Over the years, Intensive Care Units have become the hot corner of hospitals. In the near future, new automated systems will ease ICU patient monitoring and secure delivery of sophisticated treatments.
Claude Bernard has introduced the concept of intensive care when arguing in favour of restoring homeostasis as a key point of diseases management. Intensive care became more concrete to people in the middle of the 20th century when the introduction of lung iron to support respiratory function prevented death in most of victims of the poliomyelitis pandemic. Politics rapidly got the importance of creating specific places to deliver life-supporting treatments for acutely ill patients. Thereafter, Intensive Care Units (ICUs) were built all around the world including industrialised and emerging countries and became the hot corner of hospitals. Amazingly, there is no consensus on what should be an optimal ICU. They are markedly different across countries in design and resources and in management and care delivery. Thus, unsurprisingly, death rates in the ICUs vary on an average from 8 to 20 per cent around the world. Analysing the causes of death in ICUs is risky. Basically, people may die as a direct consequence of the critical illness, as a consequence of underlying co-morbidities, secondary to iatrogenic events, or as a consequence of withholding, withdrawing life-supportive treatments. Intuitively, there is little to do on co-morbid conditions or decision to terminate care. Thus, reducing ICU mortality should focus on advances in the management of critical illness and the prevention of iatrogenic complications.

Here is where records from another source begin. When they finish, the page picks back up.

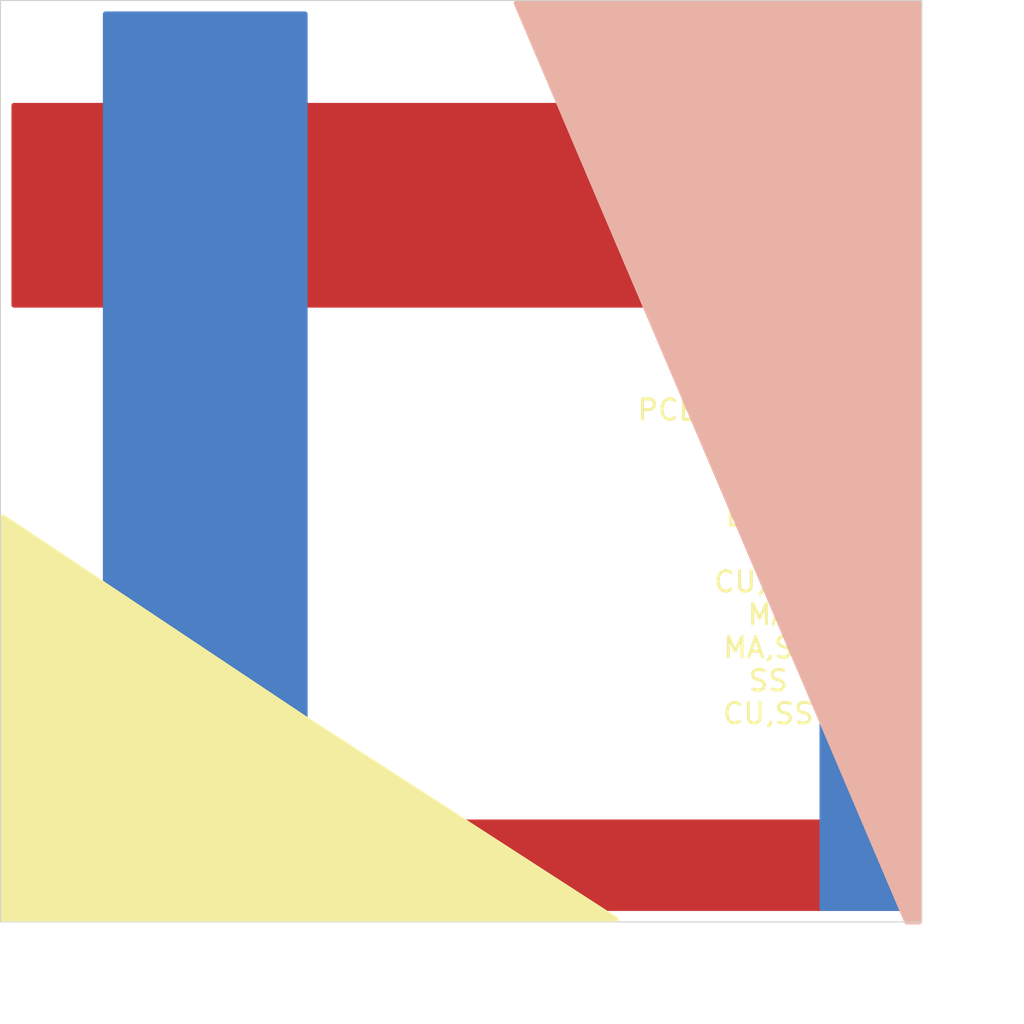
<source format=kicad_pcb>
(kicad_pcb (version 20171130) (host pcbnew 5.1.6-c6e7f7d~87~ubuntu20.04.1)

  (general
    (thickness 1.6)
    (drawings 6)
    (tracks 0)
    (zones 0)
    (modules 0)
    (nets 1)
  )

  (page A4)
  (layers
    (0 F.Cu signal)
    (31 B.Cu signal)
    (32 B.Adhes user)
    (33 F.Adhes user)
    (34 B.Paste user)
    (35 F.Paste user)
    (36 B.SilkS user)
    (37 F.SilkS user)
    (38 B.Mask user)
    (39 F.Mask user)
    (40 Dwgs.User user)
    (41 Cmts.User user)
    (42 Eco1.User user)
    (43 Eco2.User user)
    (44 Edge.Cuts user)
    (45 Margin user)
    (46 B.CrtYd user)
    (47 F.CrtYd user)
    (48 B.Fab user)
    (49 F.Fab user)
  )

  (setup
    (last_trace_width 0.25)
    (trace_clearance 0.2)
    (zone_clearance 0.508)
    (zone_45_only no)
    (trace_min 0.2)
    (via_size 0.8)
    (via_drill 0.4)
    (via_min_size 0.4)
    (via_min_drill 0.3)
    (uvia_size 0.3)
    (uvia_drill 0.1)
    (uvias_allowed no)
    (uvia_min_size 0.2)
    (uvia_min_drill 0.1)
    (edge_width 0.05)
    (segment_width 0.2)
    (pcb_text_width 0.3)
    (pcb_text_size 1.5 1.5)
    (mod_edge_width 0.12)
    (mod_text_size 1 1)
    (mod_text_width 0.15)
    (pad_size 1.524 1.524)
    (pad_drill 0.762)
    (pad_to_mask_clearance 0.05)
    (aux_axis_origin 0 0)
    (visible_elements FFFFFF7F)
    (pcbplotparams
      (layerselection 0x010fc_ffffffff)
      (usegerberextensions false)
      (usegerberattributes true)
      (usegerberadvancedattributes true)
      (creategerberjobfile true)
      (excludeedgelayer true)
      (linewidth 0.100000)
      (plotframeref false)
      (viasonmask false)
      (mode 1)
      (useauxorigin false)
      (hpglpennumber 1)
      (hpglpenspeed 20)
      (hpglpendiameter 15.000000)
      (psnegative false)
      (psa4output false)
      (plotreference true)
      (plotvalue true)
      (plotinvisibletext false)
      (padsonsilk false)
      (subtractmaskfromsilk false)
      (outputformat 1)
      (mirror false)
      (drillshape 1)
      (scaleselection 1)
      (outputdirectory ""))
  )

  (net 0 "")

  (net_class Default "This is the default net class."
    (clearance 0.2)
    (trace_width 0.25)
    (via_dia 0.8)
    (via_drill 0.4)
    (uvia_dia 0.3)
    (uvia_drill 0.1)
  )

  (gr_text "Blank\nCU\nCU, MA\nMA\nMA,SS\nSS\nCU,SS" (at 137.5 80) (layer F.SilkS)
    (effects (font (size 1 1) (thickness 0.15)))
  )
  (gr_text "PCB Test Swatch" (at 137.5 70) (layer F.SilkS)
    (effects (font (size 1 1) (thickness 0.15)))
  )
  (gr_line (start 100 95) (end 100 50) (layer Edge.Cuts) (width 0.05) (tstamp 5F4A64E8))
  (gr_line (start 145 95) (end 100 95) (layer Edge.Cuts) (width 0.05))
  (gr_line (start 145 50) (end 145 95) (layer Edge.Cuts) (width 0.05))
  (gr_line (start 100 50) (end 145 50) (layer Edge.Cuts) (width 0.05))

  (zone (net 0) (net_name "") (layer F.Cu) (tstamp 0) (hatch edge 0.508)
    (connect_pads (clearance 0.508))
    (min_thickness 0.254)
    (fill yes (arc_segments 32) (thermal_gap 0.508) (thermal_bridge_width 0.508))
    (polygon
      (pts
        (xy 150 65) (xy 100 65) (xy 100 55) (xy 150 55)
      )
    )
    (filled_polygon
      (pts
        (xy 144.34 64.873) (xy 100.66 64.873) (xy 100.66 55.127) (xy 144.34 55.127)
      )
    )
  )
  (zone (net 0) (net_name "") (layer B.Cu) (tstamp 0) (hatch edge 0.508)
    (connect_pads (clearance 0.508))
    (min_thickness 0.254)
    (fill yes (arc_segments 32) (thermal_gap 0.508) (thermal_bridge_width 0.508))
    (polygon
      (pts
        (xy 115 100) (xy 105 100) (xy 105 50) (xy 115 50)
      )
    )
    (filled_polygon
      (pts
        (xy 114.873 94.34) (xy 105.127 94.34) (xy 105.127 50.66) (xy 114.873 50.66)
      )
    )
  )
  (zone (net 0) (net_name "") (layer F.Cu) (tstamp 0) (hatch edge 0.508)
    (connect_pads (clearance 0.508))
    (min_thickness 0.254)
    (fill yes (arc_segments 32) (thermal_gap 0.508) (thermal_bridge_width 0.508))
    (polygon
      (pts
        (xy 150 95) (xy 100 95) (xy 100 90) (xy 150 90)
      )
    )
    (filled_polygon
      (pts
        (xy 144.340001 94.34) (xy 100.66 94.34) (xy 100.66 90.127) (xy 144.340001 90.127)
      )
    )
  )
  (zone (net 0) (net_name "") (layer B.Cu) (tstamp 0) (hatch edge 0.508)
    (connect_pads (clearance 0.508))
    (min_thickness 0.254)
    (fill yes (arc_segments 32) (thermal_gap 0.508) (thermal_bridge_width 0.508))
    (polygon
      (pts
        (xy 145 100) (xy 140 100) (xy 140 50) (xy 145 50)
      )
    )
    (filled_polygon
      (pts
        (xy 144.340001 94.34) (xy 140.127 94.34) (xy 140.127 50.66) (xy 144.34 50.66)
      )
    )
  )
  (zone (net 0) (net_name "") (layer F.Mask) (tstamp 0) (hatch edge 0.508)
    (connect_pads (clearance 0.508))
    (min_thickness 0.254)
    (fill yes (arc_segments 32) (thermal_gap 0.508) (thermal_bridge_width 0.508))
    (polygon
      (pts
        (xy 150 75) (xy 100 75) (xy 100 60) (xy 150 60)
      )
    )
    (filled_polygon
      (pts
        (xy 145 74.873) (xy 100.127 74.873) (xy 100.127 60.127) (xy 145 60.127)
      )
    )
  )
  (zone (net 0) (net_name "") (layer B.Mask) (tstamp 0) (hatch edge 0.508)
    (connect_pads (clearance 0.508))
    (min_thickness 0.254)
    (fill yes (arc_segments 32) (thermal_gap 0.508) (thermal_bridge_width 0.508))
    (polygon
      (pts
        (xy 125 100) (xy 110 100) (xy 110 50) (xy 125 50)
      )
    )
    (filled_polygon
      (pts
        (xy 124.873 95) (xy 110.127 95) (xy 110.127 50.127) (xy 124.873 50.127)
      )
    )
  )
  (zone (net 0) (net_name "") (layer F.SilkS) (tstamp 0) (hatch edge 0.508)
    (connect_pads (clearance 0.508))
    (min_thickness 0.254)
    (fill yes (arc_segments 32) (thermal_gap 0.508) (thermal_bridge_width 0.508))
    (polygon
      (pts
        (xy 130.479143 95) (xy 100 95) (xy 100 75) (xy 115 85)
      )
    )
    (filled_polygon
      (pts
        (xy 114.929553 85.10567) (xy 114.931084 85.106675) (xy 130.048518 94.873) (xy 100.127 94.873) (xy 100.127 75.237301)
      )
    )
  )
  (zone (net 0) (net_name "") (layer B.SilkS) (tstamp 0) (hatch edge 0.508)
    (connect_pads (clearance 0.508))
    (min_thickness 0.254)
    (fill yes (arc_segments 32) (thermal_gap 0.508) (thermal_bridge_width 0.508))
    (polygon
      (pts
        (xy 145 96.52) (xy 144.78 96.52) (xy 125 50) (xy 145 50)
      )
    )
    (filled_polygon
      (pts
        (xy 144.873 95) (xy 144.271709 95) (xy 125.192003 50.127) (xy 144.873 50.127)
      )
    )
  )
)

</source>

Sepsis accounts for a greater number of diseases related deaths in the ICU.
Severe sepsis and septic shock are even today associated with 20-25 per cent and 40-45 per cent of mortality rates, respectively. Halting sepsis related deaths should be a priority for physicians, researchers, health policy makers and pharmaceutical industries. This is a reasonable goal to achieve. Undoubtedly, some progress has already been done and implementing the Surviving Sepsis Campaign bundles results in substantial survival benefit.

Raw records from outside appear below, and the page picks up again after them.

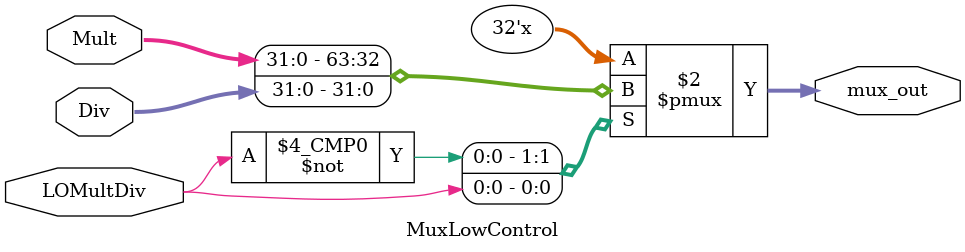
<source format=v>
module MuxLowControl(LOMultDiv, Mult, Div, mux_out);
//feito
input LOMultDiv;
input [31:0] Mult;
input [31:0] Div;
output reg [31:0] mux_out;

always @ (LOMultDiv)
begin

case(LOMultDiv)
1'd0:mux_out <= Mult;
1'd1:mux_out <= Div;
endcase

end
endmodule
</source>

Most of the recommendations are simple measures (the first 6-hour bundles), e.g. early antibiotic treatment and source control and restoring cardiovascular homeostasis, that can be applied right away almost everywhere and may have a substantial impact on survival. Similarly, when sepsis is associated with acute lung injury or acute respiratory distress syndrome, keeping plateau pressures in the airway low, e.g. 25 cmH20 or less may prevent death in many patients. More complex strategies need to be used as second line measures in patients who failed to respond to the first 6-hour bundles. They may include maintaining blood glucose levels below 150 mg / dl, infusing activated protein C for four days, and low dose of corticosteroids, i.e. 200 mg of hydrocortisone or equivalent, for a week. These second line strategies are aimed at restoring metabolic, haemostatic and immune homeostasis. So, applying the original concept developed by Claude Bernard of maintaining homeostasis seems a very successful approach to deadly critical illness like sepsis.
In the very near future, one expects that most, if not all, patients with severe sepsis or septic shock will be treated according to the Surviving Sepsis Campaign. In addition, prioritising a better understanding of the mechanisms behind the chaotic nature of critical illness and designing diagnostic tools to recognise subtle loss in biological systems, homeostasis are key determinants for the development of successful treatments for sepsis and non-septic systemic inflammatory response syndromes.

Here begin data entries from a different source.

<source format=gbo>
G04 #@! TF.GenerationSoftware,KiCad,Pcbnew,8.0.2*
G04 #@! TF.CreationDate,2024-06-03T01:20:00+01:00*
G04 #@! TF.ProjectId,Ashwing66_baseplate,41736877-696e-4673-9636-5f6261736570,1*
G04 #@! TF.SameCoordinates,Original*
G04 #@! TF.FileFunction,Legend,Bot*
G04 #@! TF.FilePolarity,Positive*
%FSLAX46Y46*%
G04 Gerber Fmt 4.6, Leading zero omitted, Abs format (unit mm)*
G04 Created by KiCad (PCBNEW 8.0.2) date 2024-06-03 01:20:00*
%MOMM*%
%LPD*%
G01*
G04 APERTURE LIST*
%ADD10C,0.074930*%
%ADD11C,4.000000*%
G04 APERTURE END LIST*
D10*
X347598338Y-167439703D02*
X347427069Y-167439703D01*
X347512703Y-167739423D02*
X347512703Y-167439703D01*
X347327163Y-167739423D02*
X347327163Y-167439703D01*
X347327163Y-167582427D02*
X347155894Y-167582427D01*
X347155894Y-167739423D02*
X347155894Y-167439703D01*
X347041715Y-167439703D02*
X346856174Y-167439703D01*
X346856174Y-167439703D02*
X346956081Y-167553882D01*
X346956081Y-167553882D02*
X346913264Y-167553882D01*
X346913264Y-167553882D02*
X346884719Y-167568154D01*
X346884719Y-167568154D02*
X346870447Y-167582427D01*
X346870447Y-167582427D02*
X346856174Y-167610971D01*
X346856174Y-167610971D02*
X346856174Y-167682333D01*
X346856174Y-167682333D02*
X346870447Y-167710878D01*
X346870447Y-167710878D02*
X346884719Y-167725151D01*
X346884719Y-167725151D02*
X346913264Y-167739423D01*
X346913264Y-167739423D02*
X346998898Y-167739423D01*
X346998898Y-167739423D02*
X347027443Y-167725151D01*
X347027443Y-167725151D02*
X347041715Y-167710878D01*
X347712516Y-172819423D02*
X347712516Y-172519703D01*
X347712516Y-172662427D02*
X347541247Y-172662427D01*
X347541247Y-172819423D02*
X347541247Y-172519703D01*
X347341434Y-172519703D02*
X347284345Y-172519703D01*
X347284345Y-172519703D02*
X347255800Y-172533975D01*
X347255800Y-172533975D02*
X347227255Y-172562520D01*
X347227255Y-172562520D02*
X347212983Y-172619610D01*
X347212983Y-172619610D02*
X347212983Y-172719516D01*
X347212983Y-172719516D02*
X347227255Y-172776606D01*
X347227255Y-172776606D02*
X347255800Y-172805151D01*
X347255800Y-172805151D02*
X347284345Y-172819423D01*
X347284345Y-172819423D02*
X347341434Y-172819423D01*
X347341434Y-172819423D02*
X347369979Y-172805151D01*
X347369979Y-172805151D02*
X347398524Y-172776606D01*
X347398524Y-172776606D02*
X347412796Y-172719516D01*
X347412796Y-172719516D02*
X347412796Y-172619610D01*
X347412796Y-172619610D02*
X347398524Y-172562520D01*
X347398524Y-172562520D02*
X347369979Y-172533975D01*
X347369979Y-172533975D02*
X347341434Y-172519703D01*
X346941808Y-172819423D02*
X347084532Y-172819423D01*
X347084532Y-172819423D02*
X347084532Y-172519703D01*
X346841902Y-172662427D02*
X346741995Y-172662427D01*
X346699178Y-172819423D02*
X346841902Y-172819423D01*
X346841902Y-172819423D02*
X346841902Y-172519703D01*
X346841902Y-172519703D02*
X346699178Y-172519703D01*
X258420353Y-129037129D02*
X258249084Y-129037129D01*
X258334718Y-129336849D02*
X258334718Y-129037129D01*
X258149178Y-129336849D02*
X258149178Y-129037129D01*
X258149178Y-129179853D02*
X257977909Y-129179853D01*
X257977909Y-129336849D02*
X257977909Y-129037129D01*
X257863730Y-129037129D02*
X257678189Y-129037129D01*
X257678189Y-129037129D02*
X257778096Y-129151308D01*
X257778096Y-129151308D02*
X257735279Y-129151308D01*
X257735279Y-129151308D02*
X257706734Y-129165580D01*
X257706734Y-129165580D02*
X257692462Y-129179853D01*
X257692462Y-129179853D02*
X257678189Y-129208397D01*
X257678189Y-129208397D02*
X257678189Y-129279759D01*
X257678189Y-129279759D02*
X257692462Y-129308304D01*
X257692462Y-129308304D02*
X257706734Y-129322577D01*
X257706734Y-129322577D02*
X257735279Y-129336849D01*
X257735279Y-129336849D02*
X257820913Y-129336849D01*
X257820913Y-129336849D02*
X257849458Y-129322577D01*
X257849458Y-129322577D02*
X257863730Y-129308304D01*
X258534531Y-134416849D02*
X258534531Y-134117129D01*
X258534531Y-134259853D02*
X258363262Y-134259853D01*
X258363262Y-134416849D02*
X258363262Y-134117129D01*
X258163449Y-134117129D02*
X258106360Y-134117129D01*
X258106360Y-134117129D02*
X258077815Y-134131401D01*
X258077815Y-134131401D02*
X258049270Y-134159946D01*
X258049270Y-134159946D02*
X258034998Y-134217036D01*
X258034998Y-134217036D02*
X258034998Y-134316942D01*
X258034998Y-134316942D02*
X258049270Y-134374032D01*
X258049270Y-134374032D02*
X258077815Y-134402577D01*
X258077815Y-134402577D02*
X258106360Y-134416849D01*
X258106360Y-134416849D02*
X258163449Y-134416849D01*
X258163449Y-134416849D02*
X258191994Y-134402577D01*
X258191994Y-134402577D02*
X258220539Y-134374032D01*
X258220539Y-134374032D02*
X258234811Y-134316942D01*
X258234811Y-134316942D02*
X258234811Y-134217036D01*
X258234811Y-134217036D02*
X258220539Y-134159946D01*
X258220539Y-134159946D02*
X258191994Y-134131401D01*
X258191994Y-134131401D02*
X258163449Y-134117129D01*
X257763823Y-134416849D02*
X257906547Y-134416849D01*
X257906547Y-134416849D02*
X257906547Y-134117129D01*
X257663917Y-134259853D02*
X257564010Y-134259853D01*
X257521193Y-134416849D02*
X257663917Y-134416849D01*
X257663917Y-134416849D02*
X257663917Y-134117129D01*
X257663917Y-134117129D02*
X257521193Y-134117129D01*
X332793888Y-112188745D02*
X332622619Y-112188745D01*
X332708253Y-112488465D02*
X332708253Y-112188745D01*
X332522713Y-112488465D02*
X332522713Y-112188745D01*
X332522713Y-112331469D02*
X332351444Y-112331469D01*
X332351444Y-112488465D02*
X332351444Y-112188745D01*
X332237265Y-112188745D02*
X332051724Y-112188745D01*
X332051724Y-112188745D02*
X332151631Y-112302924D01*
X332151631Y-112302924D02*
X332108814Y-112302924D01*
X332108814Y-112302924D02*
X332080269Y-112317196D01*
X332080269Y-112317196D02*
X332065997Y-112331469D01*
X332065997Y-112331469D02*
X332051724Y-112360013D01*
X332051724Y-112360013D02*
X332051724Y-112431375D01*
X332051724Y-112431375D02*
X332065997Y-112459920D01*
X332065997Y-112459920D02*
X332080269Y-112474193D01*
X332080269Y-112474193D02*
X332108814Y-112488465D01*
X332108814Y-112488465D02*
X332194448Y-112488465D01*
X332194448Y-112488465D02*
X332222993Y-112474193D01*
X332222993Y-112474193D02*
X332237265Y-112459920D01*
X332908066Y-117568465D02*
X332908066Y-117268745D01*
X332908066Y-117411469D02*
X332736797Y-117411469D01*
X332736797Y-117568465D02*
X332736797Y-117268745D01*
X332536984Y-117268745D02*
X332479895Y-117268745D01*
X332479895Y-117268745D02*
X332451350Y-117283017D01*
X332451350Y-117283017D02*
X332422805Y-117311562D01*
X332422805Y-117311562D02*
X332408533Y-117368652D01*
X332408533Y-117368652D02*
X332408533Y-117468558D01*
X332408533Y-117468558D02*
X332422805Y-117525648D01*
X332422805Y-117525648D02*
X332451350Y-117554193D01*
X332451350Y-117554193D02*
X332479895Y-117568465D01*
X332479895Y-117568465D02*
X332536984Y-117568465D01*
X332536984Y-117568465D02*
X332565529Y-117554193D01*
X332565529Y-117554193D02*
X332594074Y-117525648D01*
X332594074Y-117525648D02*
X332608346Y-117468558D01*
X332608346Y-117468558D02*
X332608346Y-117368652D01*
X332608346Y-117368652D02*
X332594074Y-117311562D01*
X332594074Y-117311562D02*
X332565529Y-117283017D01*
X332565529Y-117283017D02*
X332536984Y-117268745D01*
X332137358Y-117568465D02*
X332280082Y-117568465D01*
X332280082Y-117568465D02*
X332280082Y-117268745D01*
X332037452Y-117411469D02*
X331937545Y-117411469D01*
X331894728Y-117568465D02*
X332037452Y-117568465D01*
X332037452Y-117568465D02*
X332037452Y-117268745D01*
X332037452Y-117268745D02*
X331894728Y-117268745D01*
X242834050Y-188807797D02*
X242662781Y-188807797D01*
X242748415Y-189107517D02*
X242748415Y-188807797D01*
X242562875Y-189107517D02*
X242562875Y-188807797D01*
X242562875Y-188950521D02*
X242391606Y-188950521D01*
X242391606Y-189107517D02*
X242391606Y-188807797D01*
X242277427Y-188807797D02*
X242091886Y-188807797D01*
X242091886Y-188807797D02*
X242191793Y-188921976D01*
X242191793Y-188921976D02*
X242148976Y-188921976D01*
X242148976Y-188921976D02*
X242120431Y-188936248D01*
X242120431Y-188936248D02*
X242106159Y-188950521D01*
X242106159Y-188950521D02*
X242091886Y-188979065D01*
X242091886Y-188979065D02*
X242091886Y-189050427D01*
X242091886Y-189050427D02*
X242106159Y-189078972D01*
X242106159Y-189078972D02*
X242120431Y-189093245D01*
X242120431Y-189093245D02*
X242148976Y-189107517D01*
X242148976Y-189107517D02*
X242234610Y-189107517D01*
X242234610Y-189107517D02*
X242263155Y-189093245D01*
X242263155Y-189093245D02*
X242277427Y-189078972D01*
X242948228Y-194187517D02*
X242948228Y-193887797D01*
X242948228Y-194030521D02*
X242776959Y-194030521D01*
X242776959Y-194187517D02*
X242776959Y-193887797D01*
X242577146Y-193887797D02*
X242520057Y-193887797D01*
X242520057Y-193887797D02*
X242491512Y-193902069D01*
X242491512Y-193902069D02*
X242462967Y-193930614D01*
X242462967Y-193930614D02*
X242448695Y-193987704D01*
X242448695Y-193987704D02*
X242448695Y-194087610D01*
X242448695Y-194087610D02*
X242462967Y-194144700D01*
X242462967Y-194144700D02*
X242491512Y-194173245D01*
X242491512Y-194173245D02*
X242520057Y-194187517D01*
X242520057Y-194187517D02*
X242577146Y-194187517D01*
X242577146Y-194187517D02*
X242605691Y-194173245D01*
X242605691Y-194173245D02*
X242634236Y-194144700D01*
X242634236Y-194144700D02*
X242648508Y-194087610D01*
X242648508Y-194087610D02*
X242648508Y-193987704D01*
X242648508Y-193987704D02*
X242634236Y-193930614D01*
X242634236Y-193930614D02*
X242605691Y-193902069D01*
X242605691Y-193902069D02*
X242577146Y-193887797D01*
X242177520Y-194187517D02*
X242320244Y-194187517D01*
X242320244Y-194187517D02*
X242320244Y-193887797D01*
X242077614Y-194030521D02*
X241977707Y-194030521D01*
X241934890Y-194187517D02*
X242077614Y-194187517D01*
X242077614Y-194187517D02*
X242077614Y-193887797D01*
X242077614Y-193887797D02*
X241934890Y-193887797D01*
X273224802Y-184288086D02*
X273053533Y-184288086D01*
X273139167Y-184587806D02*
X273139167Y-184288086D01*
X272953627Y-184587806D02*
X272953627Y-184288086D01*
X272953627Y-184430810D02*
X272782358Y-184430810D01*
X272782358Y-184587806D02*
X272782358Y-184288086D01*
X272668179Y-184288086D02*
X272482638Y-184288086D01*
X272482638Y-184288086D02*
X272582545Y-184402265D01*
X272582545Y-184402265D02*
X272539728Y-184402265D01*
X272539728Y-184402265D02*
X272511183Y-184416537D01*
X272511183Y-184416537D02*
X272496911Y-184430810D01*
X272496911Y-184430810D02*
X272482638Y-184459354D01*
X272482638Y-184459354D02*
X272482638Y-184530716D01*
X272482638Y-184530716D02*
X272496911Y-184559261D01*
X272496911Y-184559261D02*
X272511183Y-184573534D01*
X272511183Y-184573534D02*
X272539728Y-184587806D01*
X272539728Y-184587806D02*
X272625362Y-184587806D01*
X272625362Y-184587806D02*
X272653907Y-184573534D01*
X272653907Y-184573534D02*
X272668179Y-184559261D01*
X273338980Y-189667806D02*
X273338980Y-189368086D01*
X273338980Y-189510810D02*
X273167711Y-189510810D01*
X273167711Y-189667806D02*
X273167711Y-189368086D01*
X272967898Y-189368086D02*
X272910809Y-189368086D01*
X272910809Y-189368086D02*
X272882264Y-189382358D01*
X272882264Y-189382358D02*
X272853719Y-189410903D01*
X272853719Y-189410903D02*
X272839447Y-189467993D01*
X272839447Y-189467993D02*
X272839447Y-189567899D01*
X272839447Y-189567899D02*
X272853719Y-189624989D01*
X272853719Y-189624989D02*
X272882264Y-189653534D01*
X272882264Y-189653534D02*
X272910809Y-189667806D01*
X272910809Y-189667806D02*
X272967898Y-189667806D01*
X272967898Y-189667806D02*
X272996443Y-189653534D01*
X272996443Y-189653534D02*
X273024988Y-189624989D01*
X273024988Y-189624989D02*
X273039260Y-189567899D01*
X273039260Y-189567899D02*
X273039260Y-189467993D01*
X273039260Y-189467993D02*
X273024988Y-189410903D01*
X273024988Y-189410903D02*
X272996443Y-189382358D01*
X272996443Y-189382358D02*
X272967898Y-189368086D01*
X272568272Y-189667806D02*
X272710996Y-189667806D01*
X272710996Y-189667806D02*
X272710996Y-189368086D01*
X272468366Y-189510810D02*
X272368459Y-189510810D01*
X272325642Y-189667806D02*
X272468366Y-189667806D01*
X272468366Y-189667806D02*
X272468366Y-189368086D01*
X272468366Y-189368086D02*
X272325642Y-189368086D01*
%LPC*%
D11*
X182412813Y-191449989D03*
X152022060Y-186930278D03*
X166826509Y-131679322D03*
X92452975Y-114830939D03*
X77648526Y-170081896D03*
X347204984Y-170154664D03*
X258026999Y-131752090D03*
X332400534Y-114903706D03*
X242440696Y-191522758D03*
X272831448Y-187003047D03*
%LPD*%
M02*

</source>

Right now, the prevention of iatrogenic complications in the ICU is a top priority to reduce deaths. The critically ill patient is exposed to a number of drugs. Yet, for most of the medications, the pharmacokinetics during critical illness remain unclear, and little is known about interactions between drugs. For example, activated protein C and corticosteroids may be widely used in combination to treat septic shock, though safety data are lacking. The pharmaceutical companies should be included in the development of novel drugs particularities related to critical illness. The incidence of ICU acquired superinfections is still unacceptably high, albeit the efficacy of several preventive measures is already recognised. The attributable mortality of blood stream infection or ventilator associated pneumonia may reach 20 per cent.
There is an urgent need for tools allowing a more efficient translation of evidence based information to the bedside. It is also paramount to develop new strategies for the prevention of multi-resistant microorganisms. Life-support therapies that are so paramount to surviving critical illness, e.g. mechanical ventilation, renal replacement therapy or vasopressor therapy, are also associated with life-threatening complications. These treatments need to be adjusted a la carte in individual patients on a continuous basis, which is almost unfeasible by humans. Thus, researchers are developing close-loop systems providing computer guided adjustments of life-supportive therapies. In the near future, new automated systems will ease ICU patient monitoring and secure delivery of sophisticated treatments. So, it is expected that the cost related to ICU will continue to increase and this may be accepted by people only if ICU risk of death is minimised.
Author Bio
Djillali Annane is a Professor in Medicine at university of Versailles and the Director of the general ICU at Raymond Poincaré Hospital (Assistance Publique Hopitaux de Paris). His main research area is pathomechanisms and treatment of sepsis. He has written more than hundred and fifty papers in medical journals and textbook, including NEJM, JAMA, Lancet.